1) Generally poor documentation. Non-existent at the register level - you are entirely at the mercy of the SDK and what other people have reverse engineered.
2) Crashes on unaligned pointer access. This is something that ARM generally handles with ease (though there are exceptions). Porting code from ARM or 8 bit machines to the ESP8266 can take a fair amount of effort in tracking down all of the unaligned access exceptions that come up. It's extremely frustrating.
3) To that point, the SPI flash access is also beholden to 32 bit alignment. That really complicates things if you port code that relied on a typical SPI flash's ability to access at a 1 byte granularity.
4) Poor compiler support. I think the latest GCC they support is 5.something. It requires a custom backend so it is vendor maintained. Contrast with ARM support in GCC which is generally outstanding.
5) No hardware debug support. You can run GDB over a serial port, but that's no where near as powerful as having an actual JTAG/SWD port.
6) The program memory architecture is complex and difficult to use (poor documentation is part of the issue here). There's no on-chip flash - code streams from a SPI flash into a RAM cache. Some code has to run out of RAM and must be placed by the linker as such.
All that being said - the chip works. The Wifi is excellent (I run dozens of these at a time, they are more reliable than my Unifi routers they connect to). For a $2 FCC certified module it's unbeatable. I have really come around to like this part in spite of its many flaws - it was built to do one thing very well at a price point no one else could touch - and by and large it succeeded.
I have run into a few of these, I do have to admit, but I don't find any of these to be show-stoppers, necessarily .. like you I like the ES-series, in spite of the flaws. It's comfortable, once you move in.
One last question, platform.io? Pretty good ecosystem in general - and with the wide variety of assets to select from, a lot of your points become less painful ..
Over-engineering is indeed fun - that was part of the point of the project, it was (and remains) a labor of love.
Modularity was actually a design consideration I really struggled with, but at the end of the day, I realized I didn't want to do just another Arduino clone where you put the whole thing together yourself. I designed Chromatron under the assumption that you'd eventually end up with a lot of them, in which case the Wifi and live coding are really useful features - I wanted and all-in-one solution. But for most people who only need 1 or 2 projects, it's overkill. I think that's part of the reason it didn't sell that well.
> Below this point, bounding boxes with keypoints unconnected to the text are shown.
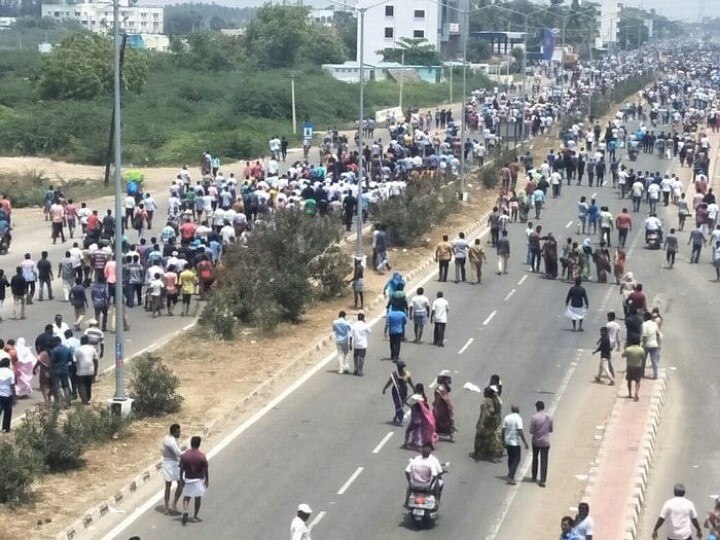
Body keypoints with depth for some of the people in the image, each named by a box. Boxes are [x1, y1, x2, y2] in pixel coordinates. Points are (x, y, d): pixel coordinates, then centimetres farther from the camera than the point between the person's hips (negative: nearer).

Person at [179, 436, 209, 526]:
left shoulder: (184, 455, -9)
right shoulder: (202, 456, -16)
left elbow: (181, 469, -5)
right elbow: (206, 470, -10)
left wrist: (181, 480, 5)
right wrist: (207, 481, 2)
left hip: (188, 479, 2)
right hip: (199, 480, -2)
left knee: (186, 497, 16)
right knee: (198, 498, 13)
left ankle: (185, 511, -7)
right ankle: (195, 516, 20)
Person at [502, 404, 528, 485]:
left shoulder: (506, 418, 5)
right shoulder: (518, 418, -13)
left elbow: (503, 431, 7)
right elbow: (520, 432, -19)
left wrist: (503, 441, 16)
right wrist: (525, 442, -14)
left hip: (507, 442, 7)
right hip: (515, 442, -7)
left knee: (510, 458, 19)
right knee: (516, 459, -2)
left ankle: (510, 476, 26)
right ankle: (510, 477, -14)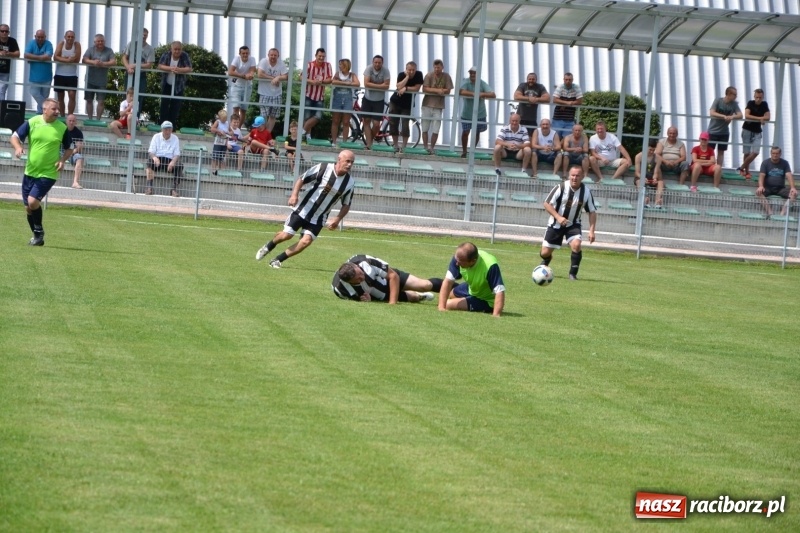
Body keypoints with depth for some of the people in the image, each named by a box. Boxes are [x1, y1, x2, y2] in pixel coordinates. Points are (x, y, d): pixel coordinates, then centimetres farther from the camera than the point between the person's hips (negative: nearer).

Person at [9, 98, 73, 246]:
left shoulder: (62, 128, -4)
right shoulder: (32, 122, -4)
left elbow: (69, 149, 9)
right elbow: (15, 136, 2)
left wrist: (62, 160, -10)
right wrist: (18, 147, -19)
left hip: (48, 174, -3)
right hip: (30, 171, 3)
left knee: (33, 201, -21)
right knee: (28, 207, 7)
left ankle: (39, 231, 2)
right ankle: (37, 237, 26)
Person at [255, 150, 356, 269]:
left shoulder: (349, 182, -4)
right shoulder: (323, 168, -15)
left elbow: (346, 205, 9)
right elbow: (301, 179, -5)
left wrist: (337, 219, -6)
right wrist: (294, 194, -21)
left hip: (318, 218, 3)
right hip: (303, 209, -3)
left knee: (306, 241, -13)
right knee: (287, 234, -6)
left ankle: (278, 260, 2)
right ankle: (269, 246, 29)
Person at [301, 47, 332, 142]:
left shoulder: (327, 65, 1)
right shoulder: (309, 65, -6)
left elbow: (330, 79, -3)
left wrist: (321, 81, -23)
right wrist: (312, 82, -29)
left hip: (320, 96, 2)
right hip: (308, 95, -2)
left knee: (318, 116, -7)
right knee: (307, 116, -2)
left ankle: (303, 130, 10)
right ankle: (308, 134, 11)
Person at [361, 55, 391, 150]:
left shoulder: (385, 71, -11)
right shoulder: (369, 69, -10)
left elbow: (386, 86, -19)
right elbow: (366, 84, -19)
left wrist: (373, 85, -19)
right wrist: (379, 85, -18)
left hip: (379, 100, -1)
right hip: (367, 99, 1)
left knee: (376, 124, -6)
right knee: (366, 121, 0)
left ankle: (369, 141, 17)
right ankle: (368, 144, 4)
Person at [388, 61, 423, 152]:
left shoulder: (418, 75, -11)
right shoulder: (401, 75, -12)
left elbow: (417, 88, -17)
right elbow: (399, 87, -28)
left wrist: (405, 88, -23)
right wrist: (407, 76, -27)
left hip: (407, 104, -1)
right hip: (395, 102, 1)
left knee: (405, 125, -11)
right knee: (393, 124, 2)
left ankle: (403, 146, -3)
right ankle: (396, 146, 14)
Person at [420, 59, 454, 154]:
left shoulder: (446, 77, 0)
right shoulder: (429, 76, -4)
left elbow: (448, 91, -5)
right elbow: (424, 89, -12)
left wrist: (433, 90, -15)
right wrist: (437, 90, -20)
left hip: (438, 106, 0)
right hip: (427, 104, 0)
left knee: (435, 130, -2)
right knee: (425, 129, 4)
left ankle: (431, 148, 10)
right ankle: (425, 147, 13)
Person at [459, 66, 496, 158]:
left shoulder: (482, 84, -9)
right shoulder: (466, 82, -12)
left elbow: (493, 95, -17)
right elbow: (460, 91, -32)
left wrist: (482, 94, -33)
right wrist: (473, 94, -36)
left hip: (480, 114, 2)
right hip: (467, 113, -2)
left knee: (476, 133, 11)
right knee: (465, 132, -5)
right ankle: (464, 151, 16)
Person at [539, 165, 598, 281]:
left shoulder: (586, 192, -12)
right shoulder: (561, 187, -19)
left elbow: (592, 212, -3)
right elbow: (547, 204, -15)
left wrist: (591, 231, -12)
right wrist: (558, 217, -28)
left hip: (573, 225, 1)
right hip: (556, 224, -1)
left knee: (576, 245, -27)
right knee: (545, 252, 2)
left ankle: (573, 273, -9)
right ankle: (543, 266, 40)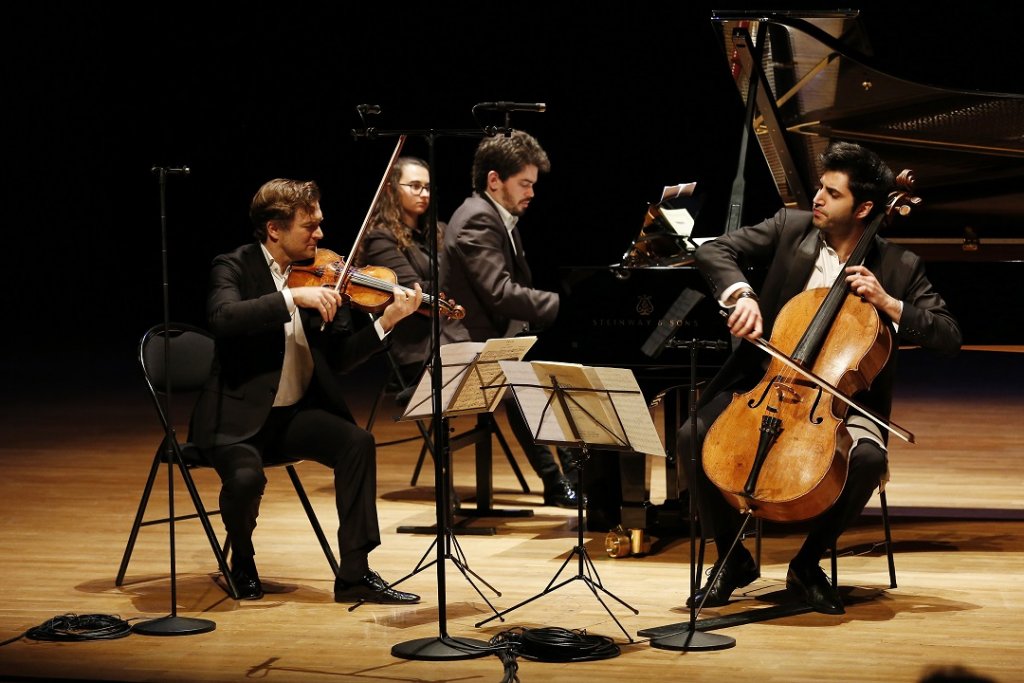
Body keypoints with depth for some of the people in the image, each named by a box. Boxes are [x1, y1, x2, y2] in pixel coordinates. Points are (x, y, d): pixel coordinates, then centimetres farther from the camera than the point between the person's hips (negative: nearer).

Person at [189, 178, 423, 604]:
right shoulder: (234, 269, -6)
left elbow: (340, 357, 3)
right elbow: (223, 318, -29)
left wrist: (386, 322, -12)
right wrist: (292, 297, -34)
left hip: (297, 413, 4)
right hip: (239, 417, -4)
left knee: (357, 442, -22)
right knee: (246, 477, -31)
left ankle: (354, 573, -16)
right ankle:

Memory and the available CPU time to run the virtual machine. There's also a fader engine to do timed fades per pixel, that eats a fair amount of RAM as well (but it's a nice to have).
It was designed for smaller, but highly dynamic, projects. I figured large scale installations were already well served in the DMX/pixel mapping space.
Hi, project creator here. Sadly, the poster was a little behind on catching this... The Kickstarter boards shipped over 2 years ago, and as the hardware didn't really sell well after that, it's mostly just a personal project that this point.
That being said, I am actively working on a port for some stock ESP8266 boards (Adafruit Feather, NodeMCU, etc). I don't really want to sell hardware, but I'd love to see someone else using the software.
Hi! I'm the project creator. While it's true the Kickstarter boards have all sold out, the project is still alive and well. Check out the dev and esp8266 branches, there's commits as of today ;-)
My long term goal for this year is to get a port running on some stock ESP8266 boards (such as NodeMCU and the Adafruit Feather Huzzah). My original hardware design was too complex to build in a cost effective way, but I'd really like to get the software in the hands of those who are interested.